> _TASK GOAL_: Rewrite the material from the line containing "Poslovni turizam" through the line containing "Kvarner na karti", switching "Gastro" to "Gastronomija" and leaving everything else as it is.

> _DATA EXTRACTS_:

**********

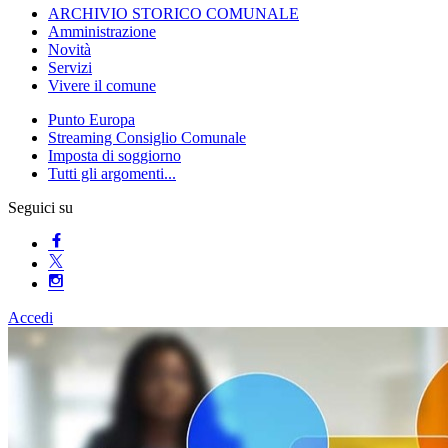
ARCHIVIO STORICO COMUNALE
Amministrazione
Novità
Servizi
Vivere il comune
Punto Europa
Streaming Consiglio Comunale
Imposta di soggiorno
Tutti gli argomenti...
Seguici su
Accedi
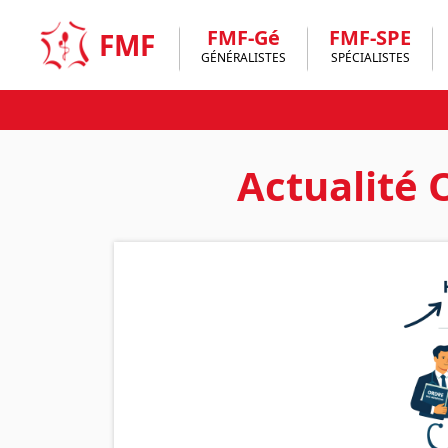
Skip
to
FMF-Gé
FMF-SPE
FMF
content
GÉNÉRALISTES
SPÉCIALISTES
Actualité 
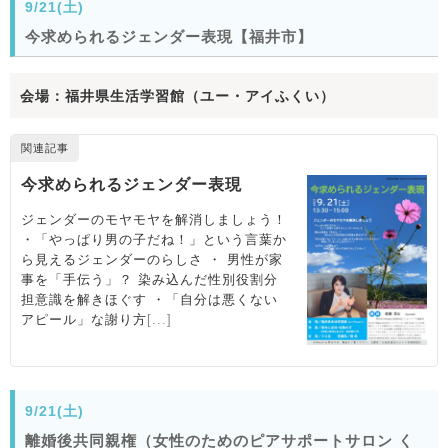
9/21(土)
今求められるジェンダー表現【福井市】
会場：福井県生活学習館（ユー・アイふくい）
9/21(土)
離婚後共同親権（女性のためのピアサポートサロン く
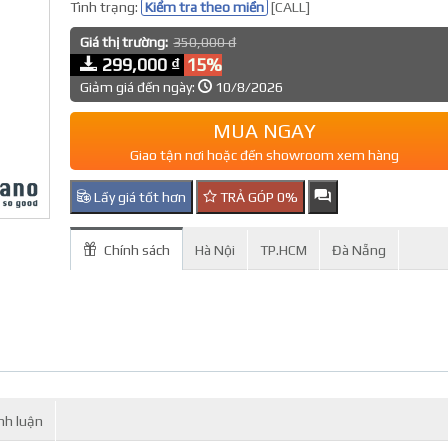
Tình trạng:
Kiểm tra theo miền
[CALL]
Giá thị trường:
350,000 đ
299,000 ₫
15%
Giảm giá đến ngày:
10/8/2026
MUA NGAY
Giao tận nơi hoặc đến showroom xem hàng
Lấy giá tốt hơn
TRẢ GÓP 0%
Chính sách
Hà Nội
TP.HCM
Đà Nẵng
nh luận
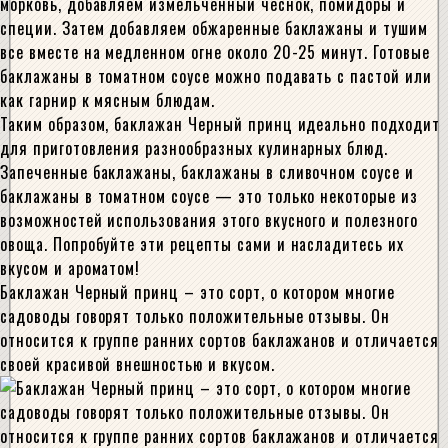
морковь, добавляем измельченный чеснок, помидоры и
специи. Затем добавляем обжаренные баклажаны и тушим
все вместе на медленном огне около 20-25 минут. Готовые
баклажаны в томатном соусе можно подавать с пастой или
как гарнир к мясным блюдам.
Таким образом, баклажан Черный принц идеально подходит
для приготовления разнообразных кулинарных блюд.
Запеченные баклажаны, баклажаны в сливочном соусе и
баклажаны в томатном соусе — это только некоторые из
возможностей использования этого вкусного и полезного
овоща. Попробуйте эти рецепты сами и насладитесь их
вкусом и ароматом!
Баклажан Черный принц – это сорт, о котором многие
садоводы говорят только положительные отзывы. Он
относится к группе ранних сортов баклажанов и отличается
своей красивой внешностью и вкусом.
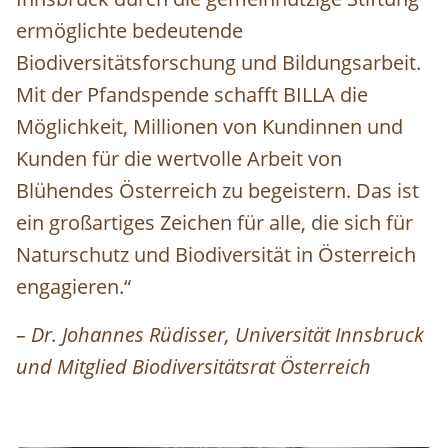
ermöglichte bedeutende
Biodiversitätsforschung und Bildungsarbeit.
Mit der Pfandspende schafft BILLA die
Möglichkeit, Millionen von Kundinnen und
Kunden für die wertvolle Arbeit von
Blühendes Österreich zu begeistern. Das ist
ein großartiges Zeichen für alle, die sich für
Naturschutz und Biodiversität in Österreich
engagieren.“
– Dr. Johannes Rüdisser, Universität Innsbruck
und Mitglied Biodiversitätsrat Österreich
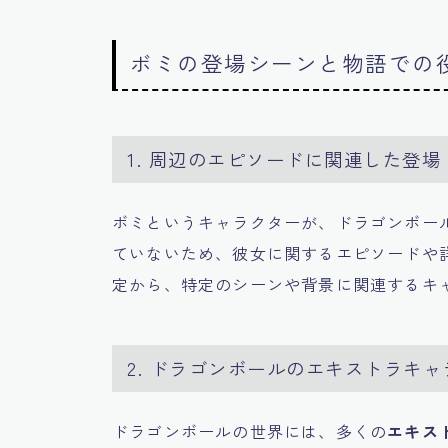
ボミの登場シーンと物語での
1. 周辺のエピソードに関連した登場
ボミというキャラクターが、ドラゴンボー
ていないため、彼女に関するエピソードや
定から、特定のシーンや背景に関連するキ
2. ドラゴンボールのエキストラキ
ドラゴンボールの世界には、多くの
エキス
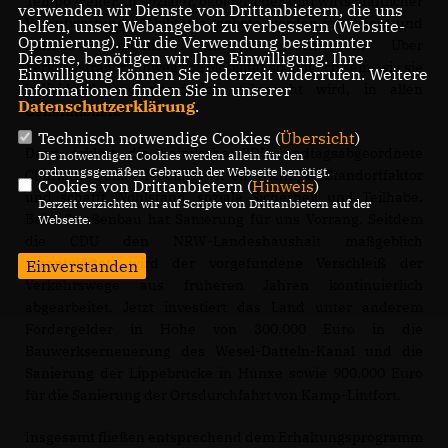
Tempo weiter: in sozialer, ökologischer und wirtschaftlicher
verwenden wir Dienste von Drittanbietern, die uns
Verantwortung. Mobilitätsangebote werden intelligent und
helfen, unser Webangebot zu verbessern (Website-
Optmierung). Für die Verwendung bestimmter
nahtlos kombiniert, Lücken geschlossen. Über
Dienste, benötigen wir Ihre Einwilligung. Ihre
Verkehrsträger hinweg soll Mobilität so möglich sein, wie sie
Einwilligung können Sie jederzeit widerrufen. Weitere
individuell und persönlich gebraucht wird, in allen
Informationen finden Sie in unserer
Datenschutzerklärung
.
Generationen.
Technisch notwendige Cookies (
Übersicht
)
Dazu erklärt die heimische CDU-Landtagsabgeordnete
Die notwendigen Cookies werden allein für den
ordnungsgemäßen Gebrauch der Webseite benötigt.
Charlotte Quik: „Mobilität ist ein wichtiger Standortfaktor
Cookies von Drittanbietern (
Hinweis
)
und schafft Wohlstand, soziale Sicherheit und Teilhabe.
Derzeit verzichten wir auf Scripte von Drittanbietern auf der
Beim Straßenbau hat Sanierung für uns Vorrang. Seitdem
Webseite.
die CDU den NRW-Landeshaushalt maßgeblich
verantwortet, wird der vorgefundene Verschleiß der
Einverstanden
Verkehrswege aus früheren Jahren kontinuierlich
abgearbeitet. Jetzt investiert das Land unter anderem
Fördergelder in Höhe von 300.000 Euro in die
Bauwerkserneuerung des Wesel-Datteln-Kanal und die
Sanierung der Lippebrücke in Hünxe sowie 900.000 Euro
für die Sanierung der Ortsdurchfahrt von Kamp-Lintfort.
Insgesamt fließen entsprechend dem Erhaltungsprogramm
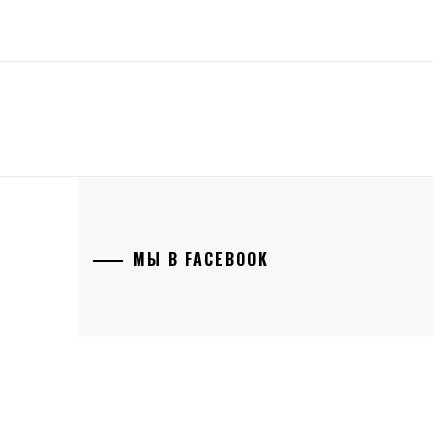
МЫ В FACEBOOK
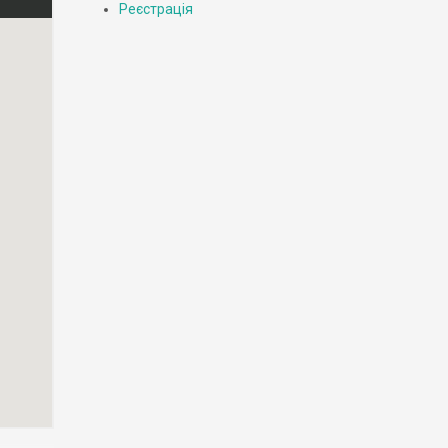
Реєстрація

**********

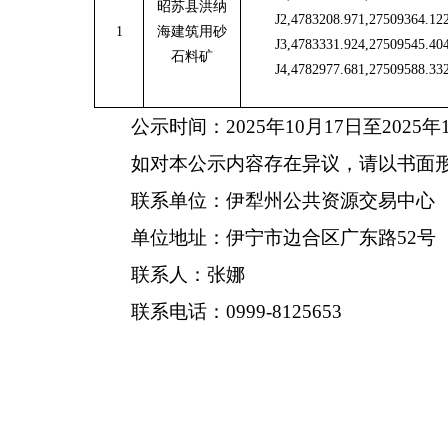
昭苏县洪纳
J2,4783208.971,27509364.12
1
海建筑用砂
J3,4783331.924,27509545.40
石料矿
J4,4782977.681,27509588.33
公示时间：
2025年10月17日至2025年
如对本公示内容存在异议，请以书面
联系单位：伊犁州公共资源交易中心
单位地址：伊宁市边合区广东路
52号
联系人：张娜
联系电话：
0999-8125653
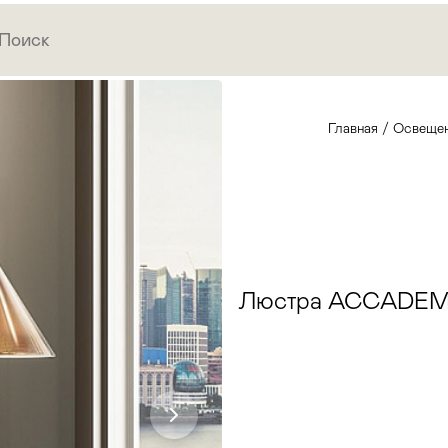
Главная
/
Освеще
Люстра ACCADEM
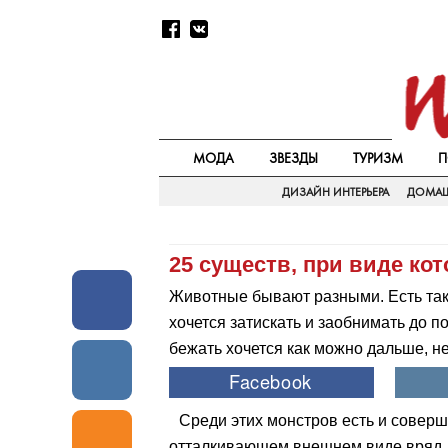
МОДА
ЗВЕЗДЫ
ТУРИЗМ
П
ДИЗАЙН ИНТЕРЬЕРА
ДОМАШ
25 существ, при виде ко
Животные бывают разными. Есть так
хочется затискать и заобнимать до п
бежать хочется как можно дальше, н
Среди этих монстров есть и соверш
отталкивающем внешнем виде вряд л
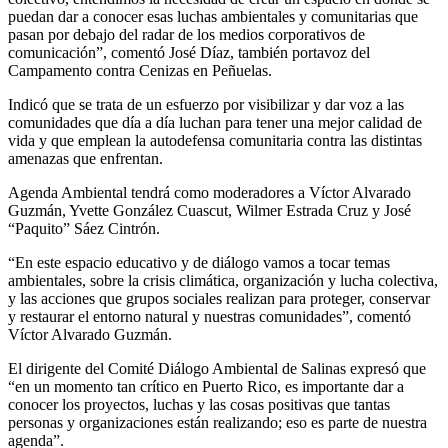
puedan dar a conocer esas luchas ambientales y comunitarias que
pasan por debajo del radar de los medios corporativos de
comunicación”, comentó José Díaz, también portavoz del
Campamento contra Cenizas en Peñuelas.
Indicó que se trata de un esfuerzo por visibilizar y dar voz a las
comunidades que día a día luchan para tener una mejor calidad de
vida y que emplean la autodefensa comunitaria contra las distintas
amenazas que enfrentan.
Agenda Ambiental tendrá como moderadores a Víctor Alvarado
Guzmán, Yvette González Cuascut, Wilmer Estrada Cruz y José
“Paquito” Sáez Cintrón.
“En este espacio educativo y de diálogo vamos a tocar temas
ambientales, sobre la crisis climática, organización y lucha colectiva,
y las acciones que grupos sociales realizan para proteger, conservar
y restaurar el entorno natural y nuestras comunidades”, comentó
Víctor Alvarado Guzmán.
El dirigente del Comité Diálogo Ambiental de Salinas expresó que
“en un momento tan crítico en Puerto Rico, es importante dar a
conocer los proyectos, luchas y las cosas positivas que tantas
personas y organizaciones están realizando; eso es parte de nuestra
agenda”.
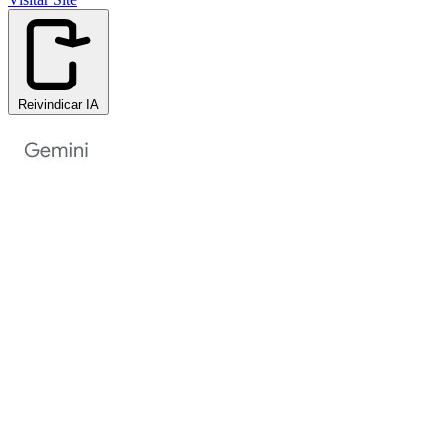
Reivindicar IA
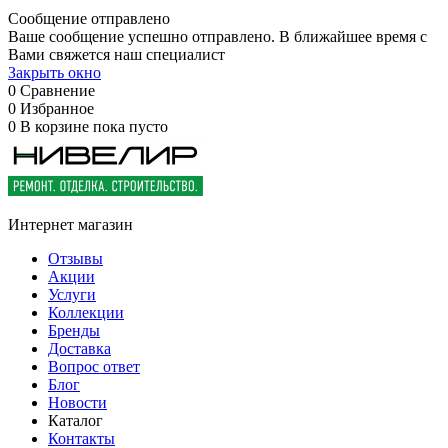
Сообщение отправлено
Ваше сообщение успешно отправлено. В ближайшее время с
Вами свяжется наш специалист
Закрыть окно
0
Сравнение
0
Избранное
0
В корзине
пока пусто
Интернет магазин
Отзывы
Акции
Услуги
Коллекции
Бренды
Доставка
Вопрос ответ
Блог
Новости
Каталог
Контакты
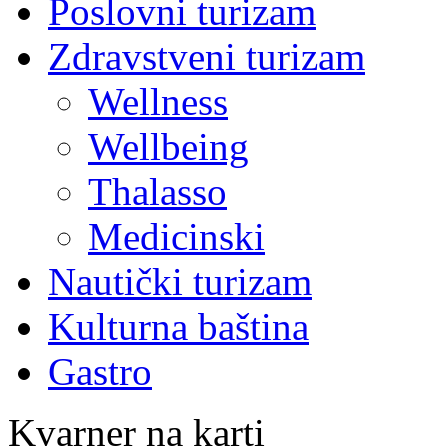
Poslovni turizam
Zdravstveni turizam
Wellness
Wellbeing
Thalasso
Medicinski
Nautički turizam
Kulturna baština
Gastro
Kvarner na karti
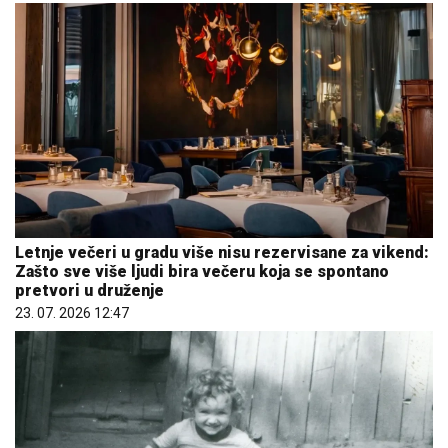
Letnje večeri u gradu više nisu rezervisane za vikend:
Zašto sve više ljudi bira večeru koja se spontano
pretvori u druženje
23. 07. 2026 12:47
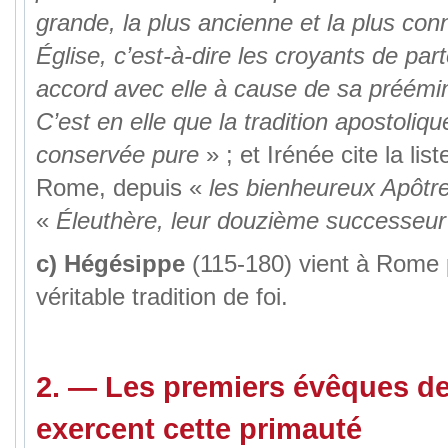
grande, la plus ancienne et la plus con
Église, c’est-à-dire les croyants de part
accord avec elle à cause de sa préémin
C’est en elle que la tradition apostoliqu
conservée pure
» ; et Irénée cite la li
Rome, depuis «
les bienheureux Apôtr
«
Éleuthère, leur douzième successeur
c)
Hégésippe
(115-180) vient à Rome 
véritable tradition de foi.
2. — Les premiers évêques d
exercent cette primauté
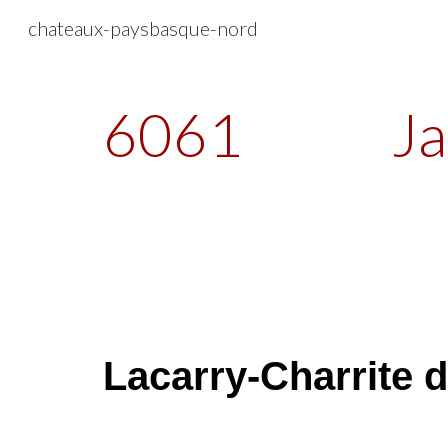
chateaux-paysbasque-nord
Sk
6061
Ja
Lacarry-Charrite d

**********

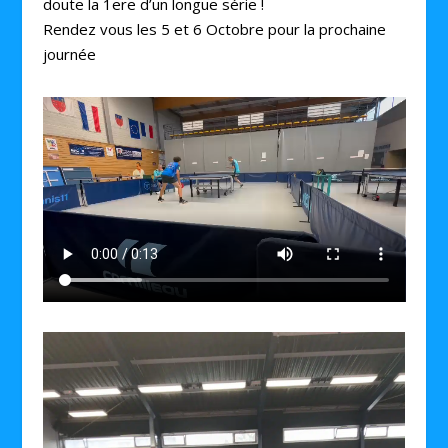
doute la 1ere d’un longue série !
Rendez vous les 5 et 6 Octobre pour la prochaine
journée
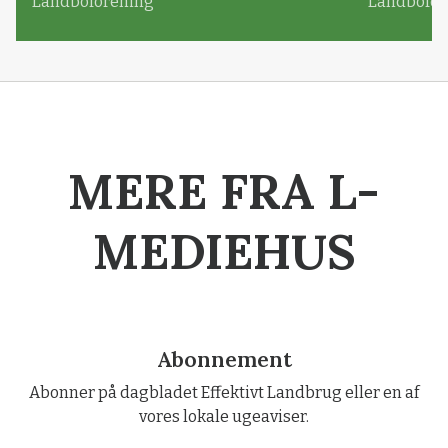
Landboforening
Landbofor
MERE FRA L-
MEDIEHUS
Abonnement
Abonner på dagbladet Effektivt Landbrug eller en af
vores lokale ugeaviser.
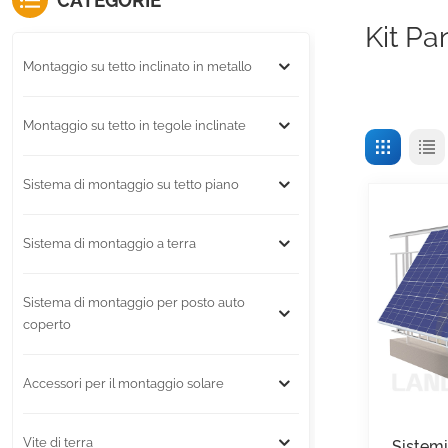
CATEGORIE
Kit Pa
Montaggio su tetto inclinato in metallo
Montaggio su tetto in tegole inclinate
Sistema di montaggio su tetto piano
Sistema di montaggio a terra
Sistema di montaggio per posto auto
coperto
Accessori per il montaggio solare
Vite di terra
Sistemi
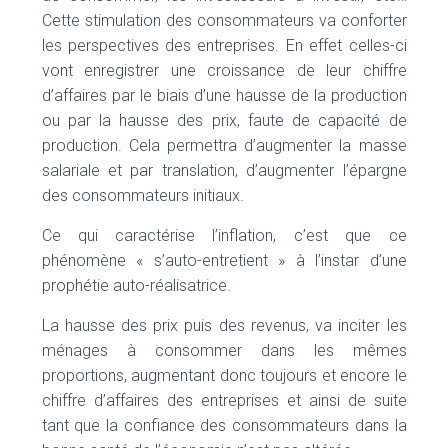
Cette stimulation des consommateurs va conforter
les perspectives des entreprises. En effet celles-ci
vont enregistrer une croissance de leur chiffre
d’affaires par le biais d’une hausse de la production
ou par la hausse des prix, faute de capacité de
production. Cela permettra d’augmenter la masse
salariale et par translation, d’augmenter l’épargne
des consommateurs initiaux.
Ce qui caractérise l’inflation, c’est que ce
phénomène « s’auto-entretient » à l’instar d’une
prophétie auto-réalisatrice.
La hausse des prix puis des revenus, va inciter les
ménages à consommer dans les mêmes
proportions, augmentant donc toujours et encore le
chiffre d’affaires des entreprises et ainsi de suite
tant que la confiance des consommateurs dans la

**********

> _TASK ANSWER_:
Poslovni turizam
Zdravstveni turizam
Wellness
Wellbeing
Thalasso
Medicinski
Nautički turizam
Kulturna baština
Gastronomija
Kvarner na karti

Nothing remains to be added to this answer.